Tasks to carry out →
• a. In the biography of Carrie Preston, which school's Drama Division awarded her an acting diploma?
• b. Continue the biography of Carrie Preston from its final sentence.

Carrie Preston (born June 21, 1967) is an American actress known for her work on the television series True Blood, Person of Interest, Crowded, The Good Wife, The Good Fight, and Claws. Preston received critical acclaim for her portrayal of Elsbeth Tascioni on CBS's drama series The Good Wife and The Good Fight. For her work on The Good Wife, Preston received two nominations for Primetime Emmy Award for Outstanding Guest Actress in a Drama Series, winning once.

Early life and education 
Preston was born in Macon, Georgia, the daughter of Pam and Ray Preston. Her brother is actor John G. Preston.

She earned her Bachelor of Fine Arts degree from the University of Evansville (1990), followed by an acting diploma from the Juilliard School's Drama Division (Group 23: 1990–1994).

Career 
Preston has worked on numerous projects with her husband, actor Michael Emerson, whom she married in 1998. Emerson played Ben Linus on television's Lost, and Preston was a guest star in episode 20 of season 3, "The Man Behind the Curtain" as Ben's mother Emily in flashback scenes, though she and Emerson never shared scenes together. The couple were featured in the 2004 comedy film Straight-Jacket and the 2008 feature film, Ready? OK!. She appeared in several episodes of Person of Interest as Grace Hendricks, the former fiancée of Emerson's character, Harold Finch.

Data provided →

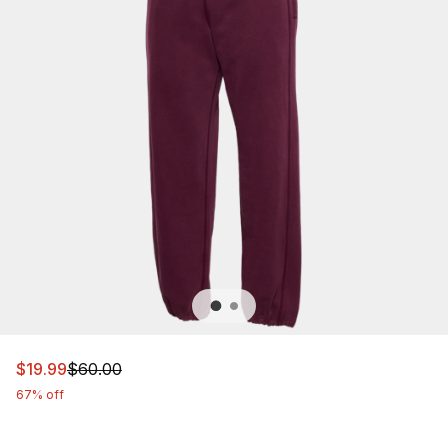
This item is on sale. Price dropped from $60.00 to $19.9
$19.99
$60.00
67% off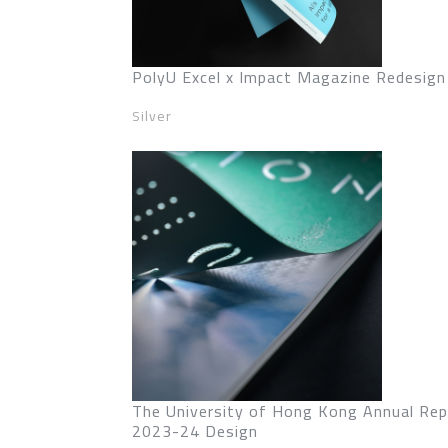
PolyU Excel x Impact Magazine Redesign
Silver
The University of Hong Kong Annual Rep
2023-24 Design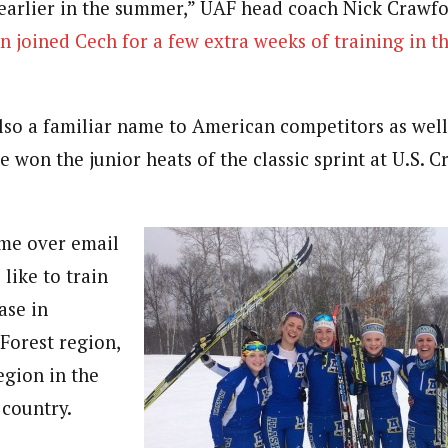
earlier in the summer,” UAF head coach Nick Crawfo
n joined Cech for a few extra weeks of training in t
also a familiar name to American competitors as well
 won the junior heats of the classic sprint at U.S. 
ime over email
 like to train
ase in
Forest region,
gion in the
 country.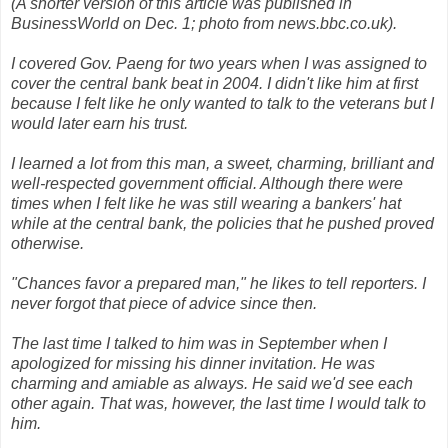
(A shorter version of this article was published in
BusinessWorld on Dec. 1; photo from news.bbc.co.uk).
I covered Gov. Paeng for two years when I was assigned to
cover the central bank beat in 2004. I didn't like him at first
because I felt like he only wanted to talk to the veterans but I
would later earn his trust.
I learned a lot from this man, a sweet, charming, brilliant and
well-respected government official. Although there were
times when I felt like he was still wearing a bankers' hat
while at the central bank, the policies that he pushed proved
otherwise.
"Chances favor a prepared man," he likes to tell reporters. I
never forgot that piece of advice since then.
The last time I talked to him was in September when I
apologized for missing his dinner invitation. He was
charming and amiable as always. He said we'd see each
other again. That was, however, the last time I would talk to
him.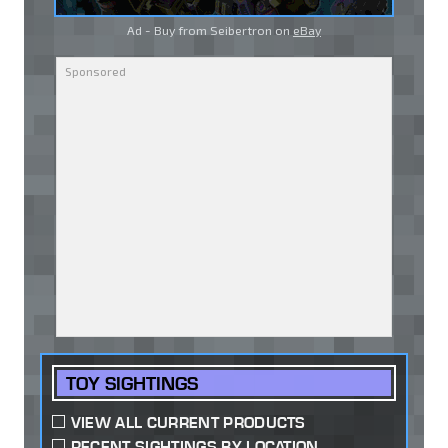
Ad - Buy from Seibertron on
eBay
TOY SIGHTINGS
VIEW ALL CURRENT PRODUCTS
RECENT SIGHTINGS BY LOCATION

Answers →
• a. The Juilliard School.

• b.
Preston is co-owner of the production company Daisy 3 Pictures with James Vasquez and Mark Holmes. For seven seasons she played Arlene Fowler on True Blood. On July 31, 2010, Preston and Emerson read A. R. Gurney's play Love Letters at the Charleston Stage . They performed it as a fundraiser for the South Carolina's theatre.

Preston had a recurring role playing Elsbeth Tascioni, an eccentric but extremely effective trial lawyer on CBS's The Good Wife. First introduced in season one and recurring on seasons three through seven, the character was a fan favorite, and Preston won the 2013 Primetime Emmy Award for Outstanding Guest Actress in a Drama Series for her work on the show.

On September 6, 2013, it was announced that Preston signed on to play a recurring character in the second season of the Kevin Bacon-led thriller, The Following. She portrayed Judy, a prostitute and ill-fated groupie of Joe Carroll. The show's second season premiered in January 2014. Preston has appeared in a number of films as a supporting character. Including several critically acclaimed films such as Doubt and Duplicity, where she starred alongside stars such as Meryl Streep, Viola Davis, and Clive Owen.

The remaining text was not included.